Acitelli, Tom. 2015. American Wine: A Coming of Age Story. Chicago: Chicago Review Press.
If I were going to teach an introductory class on the history of American wine, Tom Acitelli’s latest work would be one of the primary books on my syllabus. This is not to suggest that American Wine: A Coming of Age Story is some dull academic text. On the contrary, what Acitelli has achieved is more significant than a simple linear narrative of American wine production and appreciation. His book lays out a grand narrative of the rise of American wine culture from the post-World War era to the present age, but frames that history in such a way that it is both compelling and entertaining.

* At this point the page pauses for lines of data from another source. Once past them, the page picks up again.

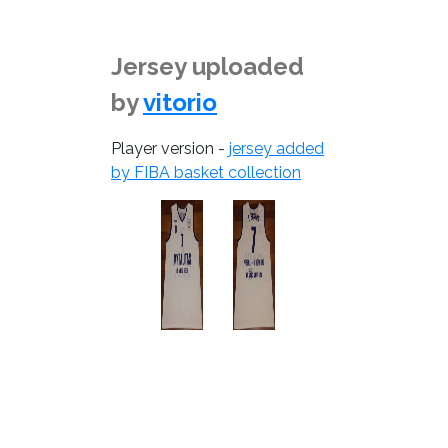
Jersey uploaded
by
vitorio
Player version -
jersey added
by FIBA basket collection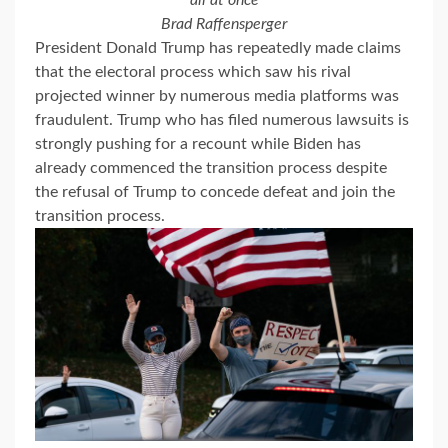
all at once
Brad Raffensperger
President Donald Trump has repeatedly made claims
that the electoral process which saw his rival
projected winner by numerous media platforms was
fraudulent. Trump who has filed numerous lawsuits is
strongly pushing for a recount while Biden has
already commenced the transition process despite
the refusal of Trump to concede defeat and join the
transition process.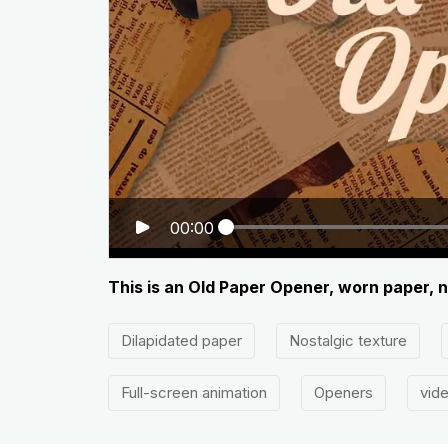
00:00
This is an Old Paper Opener, worn paper, n
Dilapidated paper
Nostalgic texture
Full-screen animation
Openers
vid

On its face, American Wine is simply a compilation of vignettes. Any of them might stand alone as an isolated snapshot. Yet, they are woven together in a manner that gives us a full picture of a veritable American wine renaissance. Acitelli begins in the age of American jug wine, when grocery store selection was limited to just a few brands and bottles. “Fine wine” was both French and a mysterious commodity to all but a few consumers. Along the way we meet early advocates of fine wine, like Julia Child, Robert Mondovi, Robert Parker and others, who were instrumental in reshaping American perceptions.
In tandem with rising awareness, Acitelli chronicles the rise of American wine and its ascendance on the world stage. He deftly guides us through the lean years as early American vintners struggled for market share in a landscape dominated by bulk wine and perceptions of French wine as the definition of quality. Through all of the triumphs and setbacks that ensue, the reader is introduced to many of the most important players in a movement that included growers, winemakers, critics, writers, researchers and educators. It is the story of all those who ultimately transformed the United States into the world’s number one wine-consuming nation.
Acitelli deserves great kudos for his approach to a potentially tedious topic that might otherwise be of interest to only a handful of oenophiles. The story of American Wine is laid out in a simple prose style that is devoid of technical jargon. It is a potentially complicated tale made infinitely approachable by a master storyteller.